Many Christians have responded, however, with anger and have vowed on social media not to heed the patriarch’s call. Others have said they will start a petition to oppose the memo.

Nidal Qaqish, a member of the Orthodox Central Council for Jordan and Palestine, told Religion News Service that the united holidays were agreed to by Christian leaders from all denominations and had the blessing of Jordan’s former ruler King Hussein.

“Any effort to reverse that is an attack against the will of the Christians in Jordan and that of His Majesty the King,” Qaqish said.

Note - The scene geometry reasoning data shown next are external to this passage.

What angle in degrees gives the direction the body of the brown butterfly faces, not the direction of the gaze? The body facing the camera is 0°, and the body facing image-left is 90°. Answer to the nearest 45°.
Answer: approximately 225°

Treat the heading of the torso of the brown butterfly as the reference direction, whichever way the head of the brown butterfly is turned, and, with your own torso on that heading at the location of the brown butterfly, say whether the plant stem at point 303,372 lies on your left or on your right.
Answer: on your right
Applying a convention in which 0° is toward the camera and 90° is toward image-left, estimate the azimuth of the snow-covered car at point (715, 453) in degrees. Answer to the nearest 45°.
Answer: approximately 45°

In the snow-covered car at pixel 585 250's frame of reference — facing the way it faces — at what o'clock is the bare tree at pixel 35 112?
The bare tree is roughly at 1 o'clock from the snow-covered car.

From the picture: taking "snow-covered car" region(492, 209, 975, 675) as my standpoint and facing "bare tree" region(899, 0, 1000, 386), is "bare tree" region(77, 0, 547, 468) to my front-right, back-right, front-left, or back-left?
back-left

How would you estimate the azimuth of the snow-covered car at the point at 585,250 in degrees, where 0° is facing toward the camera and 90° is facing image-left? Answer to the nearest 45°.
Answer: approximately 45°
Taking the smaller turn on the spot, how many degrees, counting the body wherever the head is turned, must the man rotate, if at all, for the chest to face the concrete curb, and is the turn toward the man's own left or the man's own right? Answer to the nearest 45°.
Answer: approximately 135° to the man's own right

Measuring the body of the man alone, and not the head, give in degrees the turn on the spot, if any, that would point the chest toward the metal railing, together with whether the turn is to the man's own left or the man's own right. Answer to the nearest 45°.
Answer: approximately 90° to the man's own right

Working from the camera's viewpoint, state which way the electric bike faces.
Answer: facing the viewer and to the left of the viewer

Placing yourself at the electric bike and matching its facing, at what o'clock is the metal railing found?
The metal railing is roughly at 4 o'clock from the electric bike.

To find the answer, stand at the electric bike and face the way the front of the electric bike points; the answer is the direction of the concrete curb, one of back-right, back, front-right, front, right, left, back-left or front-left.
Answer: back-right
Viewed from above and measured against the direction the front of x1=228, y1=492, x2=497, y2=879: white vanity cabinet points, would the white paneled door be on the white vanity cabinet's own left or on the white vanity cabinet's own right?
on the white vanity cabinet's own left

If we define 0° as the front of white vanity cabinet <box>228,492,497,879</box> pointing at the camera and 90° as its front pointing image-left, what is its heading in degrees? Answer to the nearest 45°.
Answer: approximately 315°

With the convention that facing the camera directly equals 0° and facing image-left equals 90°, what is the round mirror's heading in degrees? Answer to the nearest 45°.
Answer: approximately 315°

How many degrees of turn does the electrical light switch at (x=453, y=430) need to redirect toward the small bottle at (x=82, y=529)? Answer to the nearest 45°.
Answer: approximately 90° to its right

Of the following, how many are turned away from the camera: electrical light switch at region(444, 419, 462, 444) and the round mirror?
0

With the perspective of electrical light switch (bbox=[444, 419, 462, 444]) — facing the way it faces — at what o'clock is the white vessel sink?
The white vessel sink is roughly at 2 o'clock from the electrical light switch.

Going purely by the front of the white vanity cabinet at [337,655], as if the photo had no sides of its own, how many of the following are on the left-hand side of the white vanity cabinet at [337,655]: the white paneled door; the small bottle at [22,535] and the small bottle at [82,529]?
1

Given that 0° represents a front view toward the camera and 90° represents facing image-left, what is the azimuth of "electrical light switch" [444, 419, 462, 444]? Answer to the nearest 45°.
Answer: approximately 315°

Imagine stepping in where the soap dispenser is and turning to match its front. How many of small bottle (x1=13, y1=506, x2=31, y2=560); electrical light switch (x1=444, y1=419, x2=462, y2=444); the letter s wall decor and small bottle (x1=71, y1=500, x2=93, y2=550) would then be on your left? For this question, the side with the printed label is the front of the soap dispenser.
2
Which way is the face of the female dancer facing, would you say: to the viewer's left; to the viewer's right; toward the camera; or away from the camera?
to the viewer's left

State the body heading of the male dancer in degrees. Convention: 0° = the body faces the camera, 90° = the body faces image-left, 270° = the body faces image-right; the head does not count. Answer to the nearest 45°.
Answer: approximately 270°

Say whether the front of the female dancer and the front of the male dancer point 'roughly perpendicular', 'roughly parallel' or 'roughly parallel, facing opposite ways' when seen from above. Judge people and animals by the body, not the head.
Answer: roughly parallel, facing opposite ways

But Audeh Qawas, a Jordanian Christian member of the Senate who is close to the patriarch, told RNS that the patriarch’s decision is not new. The same edict is issued every year, Qawas said, and applies only to how Orthodox priests observe the holiday, not the public.

But critics have pointed out that the memo online addresses lay heads of local congregations as well as clergy. “We will wait to see it removed from the church’s website," said Qaqish.

Botrus Mansour, president of the Evangelical Council in Israel, said decisions about the Christian holidays should not be made by any one denomination. “We have gone a long way into unifying the holidays,” he said, “and now Patriarch Theophilos is bringing us backward.”

Mansour, who is also executive director of the Baptist School in Nazareth, said the Christian presence is so small that Christians need to work together to celebrate all at the time. “Unity has a special taste in the town that Jesus himself was raised and where the love of God was incarnated.”